Desde lo alto había vislumbrado que unos cientos de codos más al norte existía una zona de enormes lascas por donde podría cruzar sin tener que mojarse más de lo preciso, y hacia allí se dirigió. En aquel momento era capaz de cualquier cosa, incluso de tirarse al agua a pesar de no saber nadar… pero no fue necesario: logró vadear el único ramal del río demasiado ancho con el agua por encima de las rodillas y se sorprendió a sí misma riendo a carcajadas cuando pisó el barro de la ribera opuesta. Pensó que cualquiera que la viera la tomaría por loca, y el recuerdo del motivo que la había llevado hasta allí hizo que la sonrisa se borrara de los labios. Llevaba aún la túnica remangada cuando se plantó ante la higuera repleta de las primeras brevas del verano, arrancó la más cercana y la devoró con avidez tras rasgar su caparazón púrpura. Con la primera todavía en la boca, cogió otra más, y otra, a cuál más dulce y más sabrosa. Sólo entonces sintió el agotamiento que la atenazaba, y acumuló varios frutos en el pliegue de su túnica antes de dejarse caer al suelo con el pequeño tesoro en su regazo. Mientras comía, agradeció a Dios aquel regalo. Llevaba varios días caminando hacia el lugar donde se ponía el sol, y aquélla era la primera vez que se sentía ahíta. Había evitado el contacto con pastores y aldeanos por temor, lo que podría haberle costado caro de no ser por aquellas benditas frutas. Sin embargo, tenía la sensación de no haber avanzado demasiado: en su ruta, aquél era el primer río importante que cruzaba, y eso significaba que sólo había alcanzado el Uadi Yallaq. Ante ella se elevaba una suave colina por la que ya comenzaba a ocultarse el sol, a pesar de que los días eran largos en extremo, así que tendría que apresurarse si quería buscar un cobijo donde pasar la noche.

Afortunadamente, aquella zona junto al río era propicia para el pastoreo, y no tardó en encontrar una vieja caseta parcialmente derruida en medio de lo que parecían los restos de un aprisco. Reunió las piedras de mayor tamaño que pudo transportar y construyó un pequeño parapeto ante la entrada, pasó por el hueco y desde el interior acabó de bloquearlo con unas cuantas ramas de encina. Confió en que eso bastara para disuadir a las alimañas que había visto rondar las noches anteriores. Tampoco allí faltarían, y de hecho acababa de ver junto al río el cadáver con señales de mordiscos de un enorme jabalí que no llevaría mucho tiempo muerto. Intentaba convencerse de que aquellos animales tendrían más miedo que ella misma, y que ese temor los mantendría alejados, pero desde su huida no había conseguido conciliar el sueño hasta que caía rendida por el agotamiento. Y esa noche no iba a ser diferente.
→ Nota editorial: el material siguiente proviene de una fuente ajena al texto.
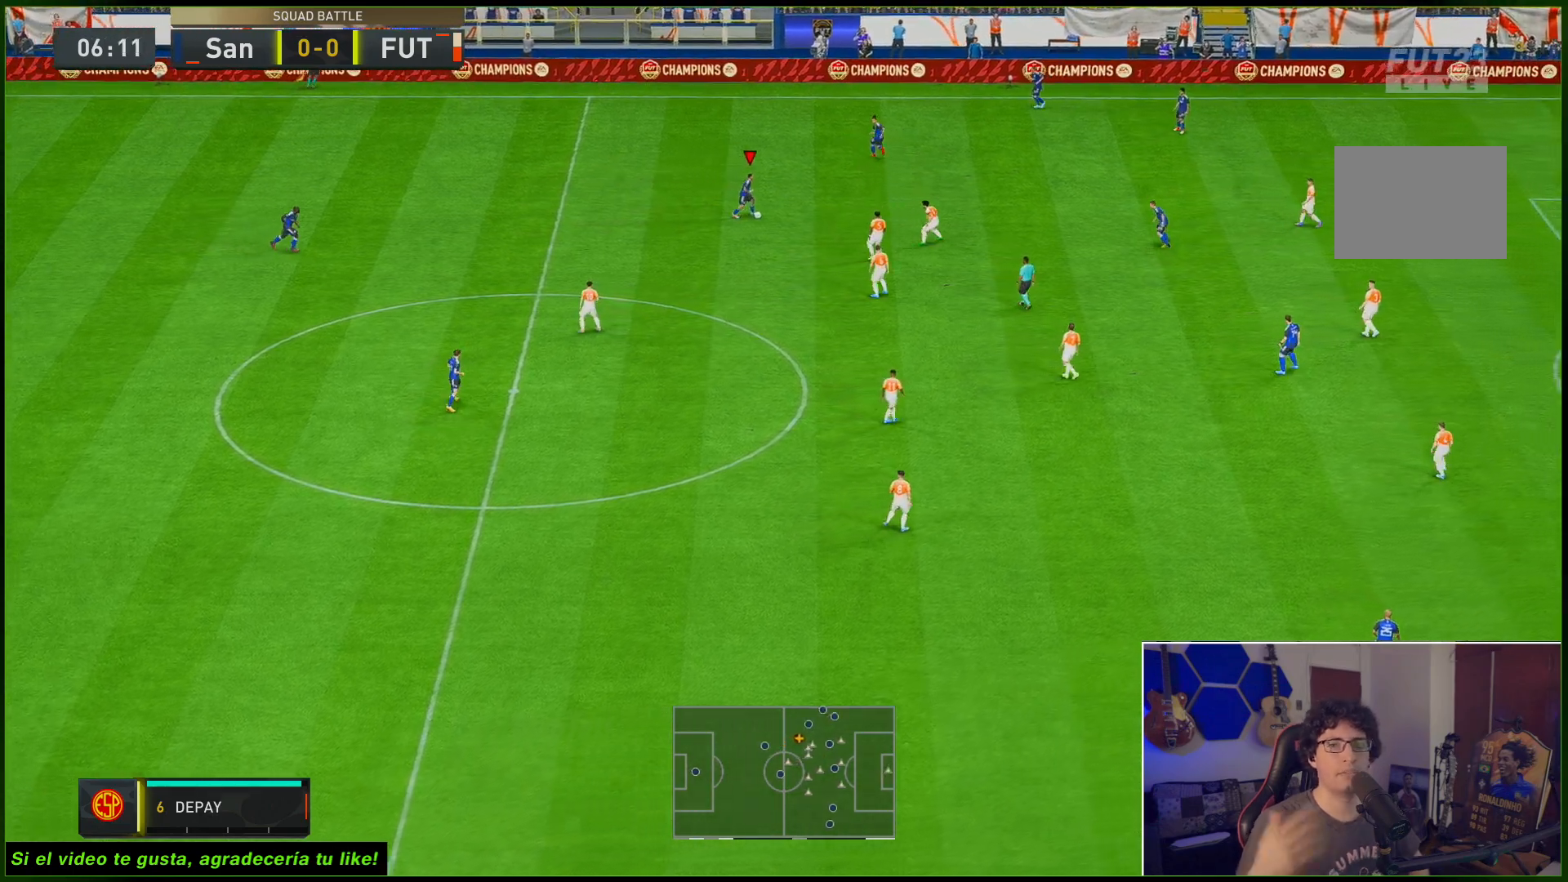
{"buttons": [], "left_stick": "center", "right_stick": "center", "events": []}
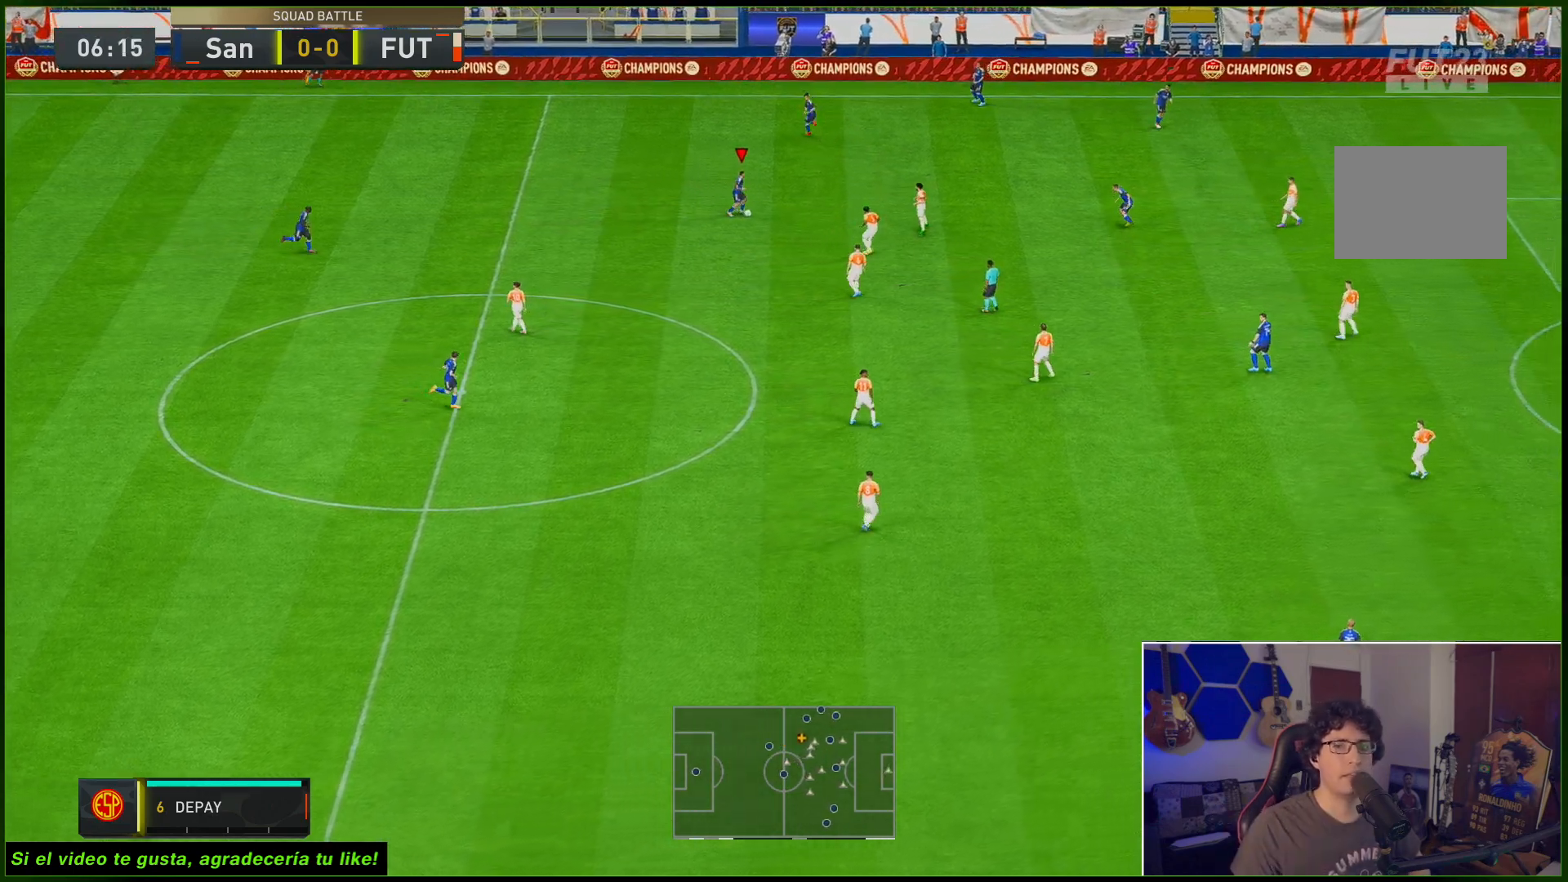
{"buttons": [], "left_stick": "left", "right_stick": "center", "events": [[400, "left_stick", "left"]]}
Despertó con el canto de los pájaros y con los primeros rayos del sol sobre su rostro, y sintió la conocida punzada en el estómago. Afortunadamente, conservaba media docena de brevas que devoró con apetito y después salió al exterior para aliviarse. Una vez más, experimentó esa angustiosa sensación de soledad ante las enormes extensiones de tierra que abarcaba su vista, pero trató de no dejarse vencer por la desesperación. Temía alejarse del río en aquellos parajes desconocidos, sin agua y sin comida, pero debía hacerlo si quería alcanzar los dominios de sus parientes. Recordó entonces el cadáver del jabalí tendido entre los juncos de la orilla y descendió de nuevo hacia el río. Los zorros y las rapaces habían dado ya buena cuenta del suculento banquete, pero quizás aún podría encontrar lo que buscaba. Tomó una rama y, venciendo la repulsión, removió el abdomen abierto de la bestia hasta extender sobre la hierba gran parte de las entrañas, hinchadas y malolientes. Procuró no respirar el olor nauseabundo para evitar el vómito, y con una lasca golpeó una de las porciones más voluminosas hasta desprenderla del resto, utilizó el palo para levantarla en el aire y se alejó de aquel lugar con el trofeo maloliente. El agua que discurría cantarina entre las piedras le sirvió para vaciar el contenido y limpiar la porción de intestino que había elegido, y sólo cuando estuvo convencida de la ausencia de cualquier resto, anudó uno de sus extremos. Abrió el opuesto dentro de la corriente y de inmediato el improvisado saco se llenó de agua limpia y transparente. Arrancó a continuación una docena de juncos de la orilla y comenzó a entretejerlos como había hecho tantas veces en su niñez, hasta fabricar una improvisada cesta. Ató a los extremos varios juncos más, trenzados a modo de asa, y la llenó con el resto de las brevas que quedaban en la higuera.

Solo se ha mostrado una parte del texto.